[Opening DATA SUPPLIED section]

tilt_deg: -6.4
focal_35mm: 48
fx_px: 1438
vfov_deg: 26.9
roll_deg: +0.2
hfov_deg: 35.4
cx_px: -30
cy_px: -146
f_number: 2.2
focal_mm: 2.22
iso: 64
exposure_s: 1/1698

[Closing DATA SUPPLIED section]
[Opening DATA SUPPLIED section]

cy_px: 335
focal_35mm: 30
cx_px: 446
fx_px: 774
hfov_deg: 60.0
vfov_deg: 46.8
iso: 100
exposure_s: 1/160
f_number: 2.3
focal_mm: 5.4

[Closing DATA SUPPLIED section]
[Opening DATA SUPPLIED section]

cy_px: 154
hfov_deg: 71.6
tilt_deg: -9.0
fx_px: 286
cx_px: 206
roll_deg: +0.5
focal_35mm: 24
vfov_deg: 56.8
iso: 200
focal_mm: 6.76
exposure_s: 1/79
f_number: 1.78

[Closing DATA SUPPLIED section]

## DIRECTIONS FOR THIS TASK
Return exactly the lines above from the line that has "roll_deg: +0.5" through the line that has "f_number: 1.78", inclusive, and nothing else.

## SOLUTION TO THE EXERCISE
roll_deg: +0.5
focal_35mm: 24
vfov_deg: 56.8
iso: 200
focal_mm: 6.76
exposure_s: 1/79
f_number: 1.78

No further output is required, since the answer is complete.